====== PAGE EXTRACT ======

The pivots to motherhood and the domestic are where the collection becomes an ode to humanity. At the end of the long poem “Duino Elegies,” the title of the book transforms into a metaphor for birthing: “I reached between my legs to feel / a soft head. That was you, future, breaking through.” The poem “The Labor Hours” is the most memorable poem of the work, and the pinnacle of the entire collection.
I lung it through hours of rowing, pulling hard
Across a lake of breaths they say will lead to morning,
It’s a heavy lift.
Now would be a good time to cry out,
To shake something until it breaks: these windows
Maybe, night-smeared, plush as wolf-pelts.
Torn only where the sun’s hot bullet drains life
From a hole. Yes, we did it. It’s dawn. We’re finished.
I’ve become a doorway, that threshold step passed
Over when the future clambers out into the open.
In these couplets, the anthimeria “lung it” is rich in brevity and power, combining both parts of speech to illustrate the sustained force of breathing. The poem’s merging of language and body brings forth the indescribable sensations of a woman giving birth. Engaged in the mind of the laboring mother, the reader experiences it as a shattering of boundaries. We are left with the epiphany that there is possibility in a bleak world of greed and plastic.
Monica Ferrell’s The Future is like a visual art collage depicting today’s civilization. This is a discontent civilization, portrayed as a binary operating in the human consciousness; that is, on one hand there is precedence of unalterable history, and on the other, the bleak future. As a unifying feminist work of art, The Future presents the past as a patchwork of dreams excavated from civil unrest. Ultimately, what is discovered is the ode born of motherly love.

====== EXCERPTED DATA ======

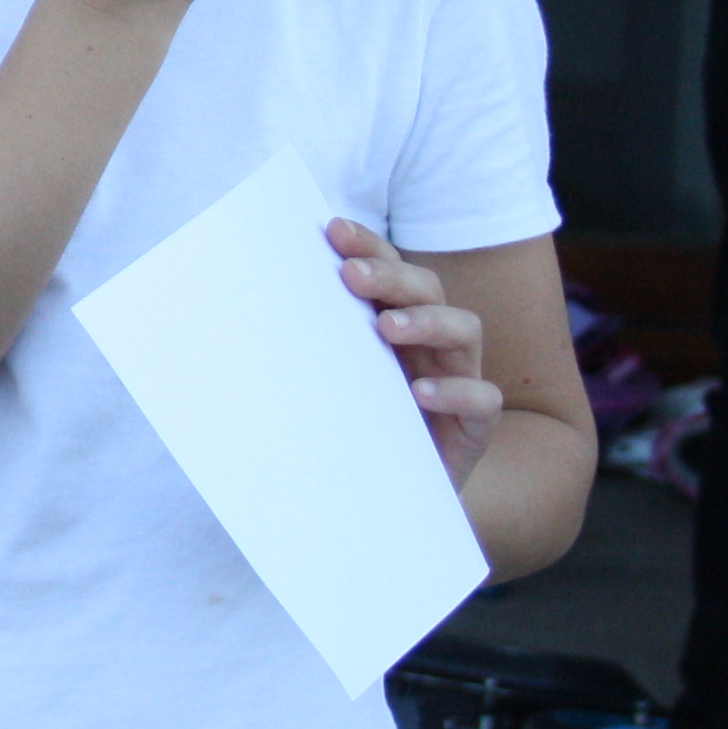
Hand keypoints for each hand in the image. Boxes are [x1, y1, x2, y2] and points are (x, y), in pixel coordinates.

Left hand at [331, 217, 499, 487]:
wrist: (388, 497)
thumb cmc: (354, 426)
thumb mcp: (328, 381)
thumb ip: (309, 344)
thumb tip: (243, 310)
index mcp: (395, 320)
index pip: (390, 269)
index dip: (368, 246)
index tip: (333, 231)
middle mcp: (431, 342)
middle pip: (427, 289)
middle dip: (391, 276)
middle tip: (351, 276)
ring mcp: (458, 378)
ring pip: (464, 330)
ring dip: (427, 321)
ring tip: (388, 326)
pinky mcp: (475, 425)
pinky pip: (483, 398)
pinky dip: (455, 391)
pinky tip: (419, 393)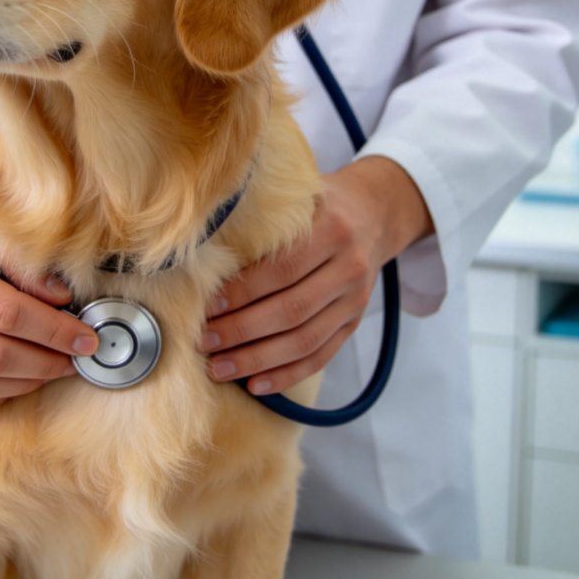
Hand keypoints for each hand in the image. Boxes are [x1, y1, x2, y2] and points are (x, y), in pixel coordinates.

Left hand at [199, 156, 431, 395]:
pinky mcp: (353, 323)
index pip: (282, 270)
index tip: (210, 305)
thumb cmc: (322, 203)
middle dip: (242, 331)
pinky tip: (256, 384)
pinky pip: (321, 356)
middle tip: (204, 341)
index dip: (244, 291)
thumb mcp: (301, 194)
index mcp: (332, 230)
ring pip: (304, 340)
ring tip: (219, 368)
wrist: (375, 214)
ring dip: (258, 360)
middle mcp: (348, 268)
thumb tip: (207, 235)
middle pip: (291, 310)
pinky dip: (287, 374)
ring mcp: (354, 301)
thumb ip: (266, 212)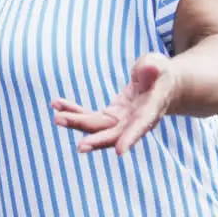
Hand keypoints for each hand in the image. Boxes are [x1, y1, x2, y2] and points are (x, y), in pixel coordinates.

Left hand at [51, 52, 177, 155]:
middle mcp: (134, 121)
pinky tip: (56, 104)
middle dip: (96, 139)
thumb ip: (153, 67)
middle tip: (80, 147)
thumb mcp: (159, 65)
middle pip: (113, 133)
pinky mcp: (109, 117)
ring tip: (57, 117)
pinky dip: (73, 111)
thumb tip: (151, 67)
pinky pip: (89, 116)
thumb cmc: (160, 73)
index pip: (141, 125)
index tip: (120, 152)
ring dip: (76, 123)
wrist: (159, 85)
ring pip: (96, 127)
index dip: (131, 138)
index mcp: (150, 110)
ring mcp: (120, 121)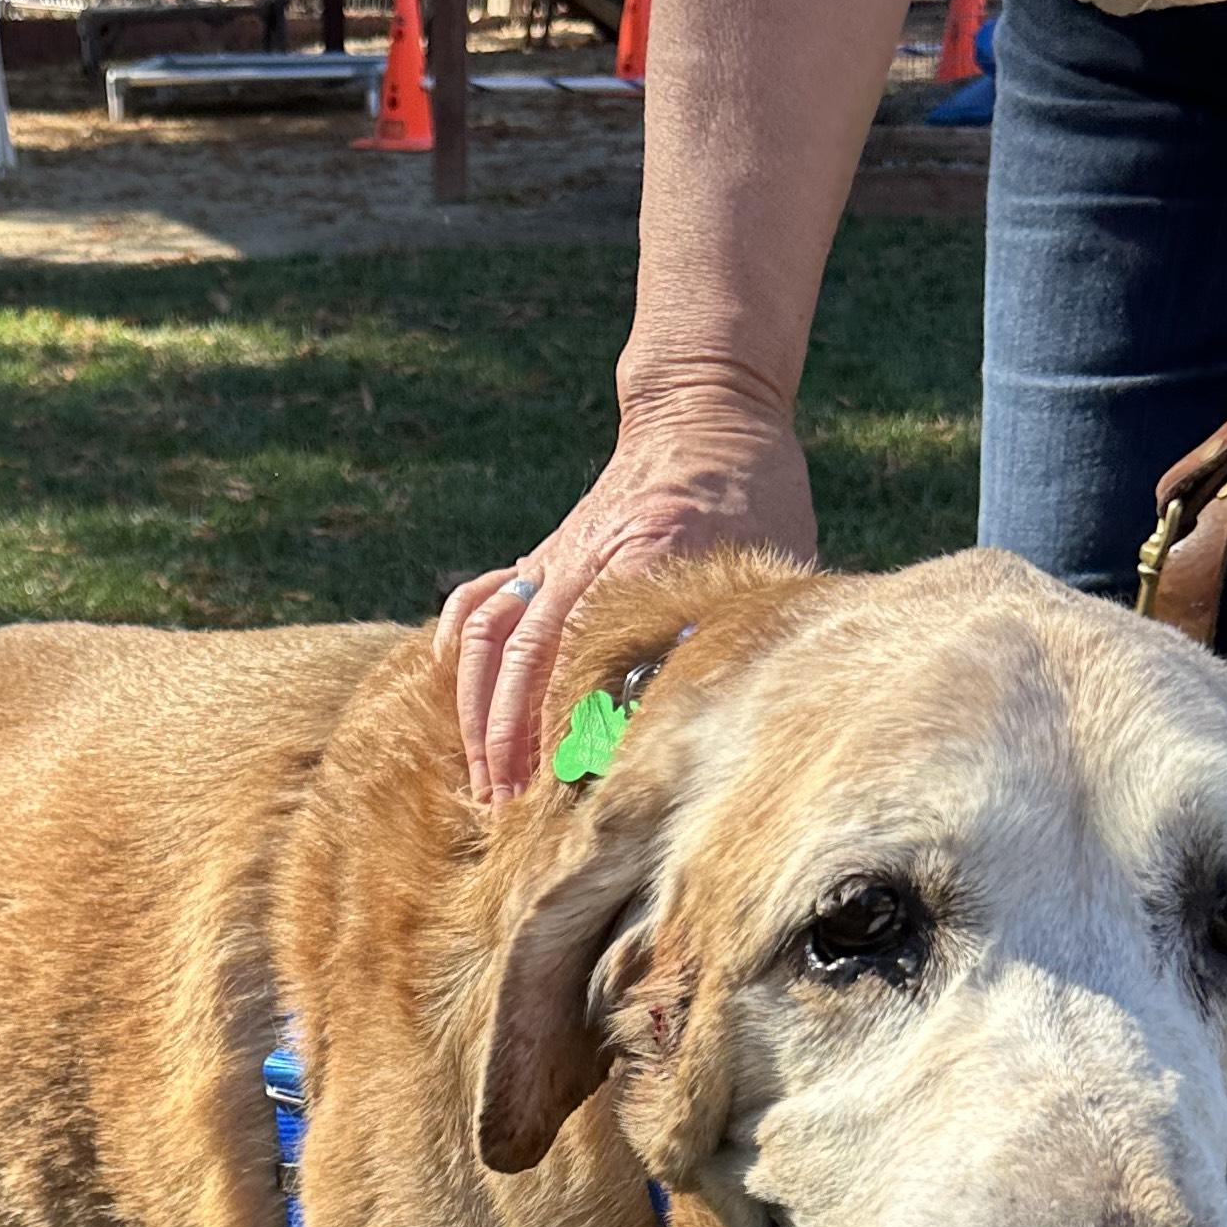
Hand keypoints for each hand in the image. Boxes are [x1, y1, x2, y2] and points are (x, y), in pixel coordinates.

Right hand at [436, 390, 816, 802]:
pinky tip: (457, 705)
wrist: (706, 413)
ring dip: (480, 715)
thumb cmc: (753, 497)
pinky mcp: (540, 555)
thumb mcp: (769, 560)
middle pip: (527, 659)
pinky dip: (458, 652)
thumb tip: (721, 716)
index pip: (595, 657)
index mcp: (649, 559)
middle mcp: (586, 560)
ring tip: (484, 782)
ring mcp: (554, 558)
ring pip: (490, 639)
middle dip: (511, 743)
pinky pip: (478, 600)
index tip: (573, 791)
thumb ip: (739, 631)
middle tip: (511, 813)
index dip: (577, 730)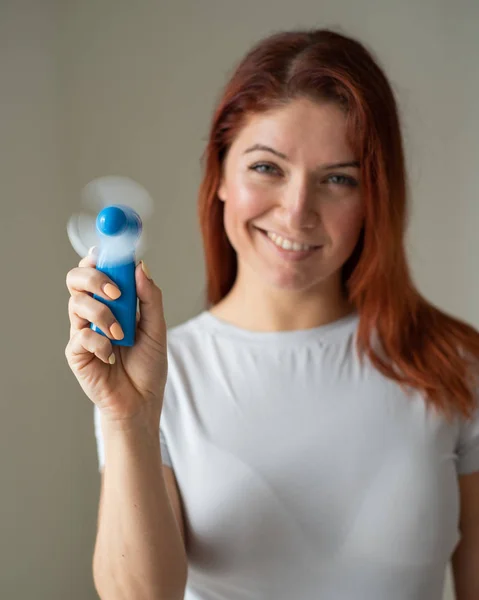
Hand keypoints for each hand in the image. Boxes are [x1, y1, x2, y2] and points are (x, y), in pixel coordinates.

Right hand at [65, 250, 167, 428]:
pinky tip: (112, 356)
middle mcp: (94, 311)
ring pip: (77, 303)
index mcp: (112, 302)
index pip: (96, 270)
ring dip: (103, 314)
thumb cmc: (148, 365)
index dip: (98, 257)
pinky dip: (100, 342)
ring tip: (122, 334)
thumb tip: (140, 267)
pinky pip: (81, 334)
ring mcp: (82, 330)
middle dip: (94, 278)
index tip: (107, 253)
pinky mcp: (76, 351)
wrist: (142, 401)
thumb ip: (150, 297)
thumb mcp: (157, 328)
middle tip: (116, 292)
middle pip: (77, 279)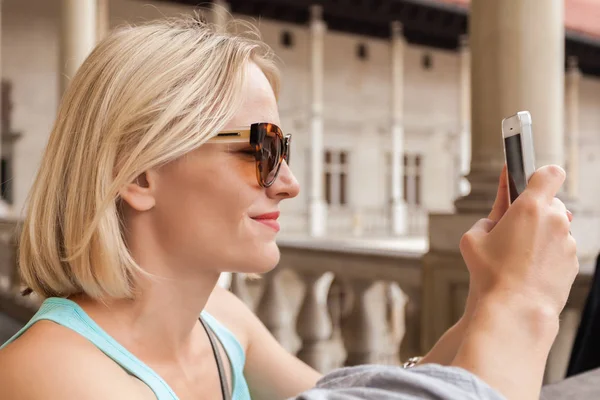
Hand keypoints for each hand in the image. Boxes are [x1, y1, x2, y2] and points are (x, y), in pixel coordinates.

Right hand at [460, 165, 577, 319]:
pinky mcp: (573, 262)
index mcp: (530, 207)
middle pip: (551, 202)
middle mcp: (555, 220)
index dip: (540, 175)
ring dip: (541, 235)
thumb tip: (495, 222)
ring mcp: (568, 242)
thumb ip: (486, 221)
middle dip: (534, 212)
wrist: (515, 309)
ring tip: (518, 257)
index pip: (550, 173)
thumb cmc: (491, 275)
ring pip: (556, 228)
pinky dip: (548, 254)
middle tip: (513, 229)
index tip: (530, 181)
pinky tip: (529, 269)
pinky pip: (560, 249)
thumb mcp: (471, 239)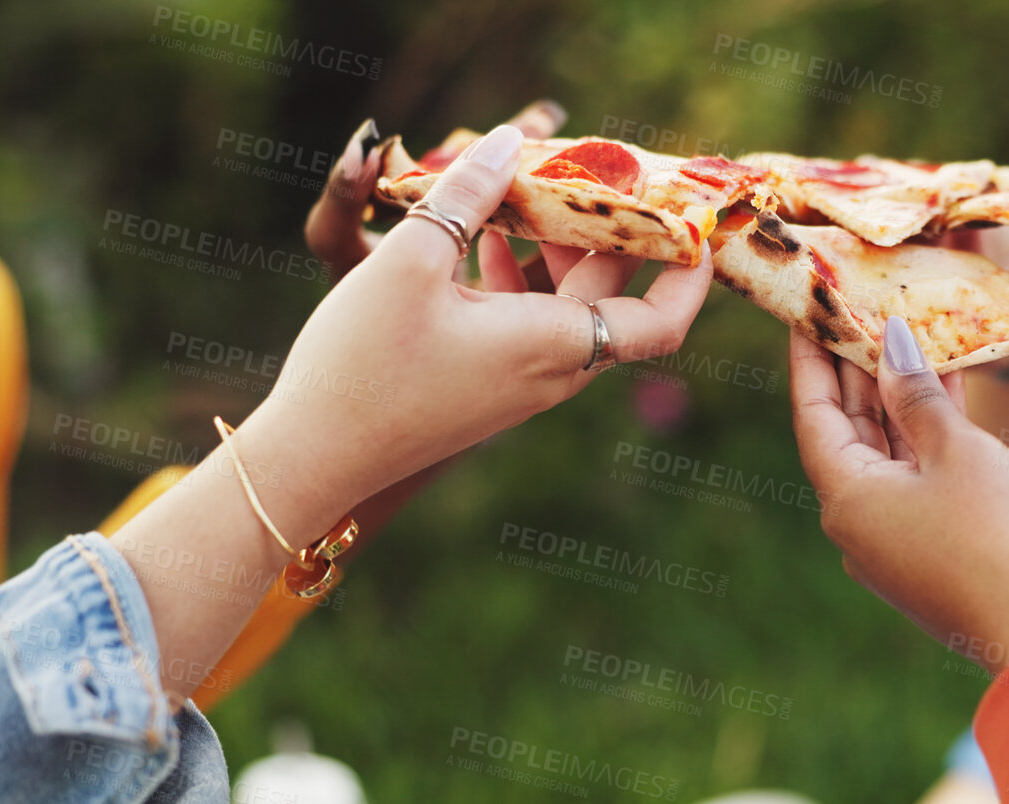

======

• YOUR ASSIGNMENT:
Update the review's lines starting at "Now would be" and ending at "into the open.", putting "gateway" where "doorway" appears. Rely only on the review above.

• OUTPUT:
Now would be a good time to cry out,
To shake something until it breaks: these windows
Maybe, night-smeared, plush as wolf-pelts.
Torn only where the sun’s hot bullet drains life
From a hole. Yes, we did it. It’s dawn. We’re finished.
I’ve become a gateway, that threshold step passed
Over when the future clambers out into the open.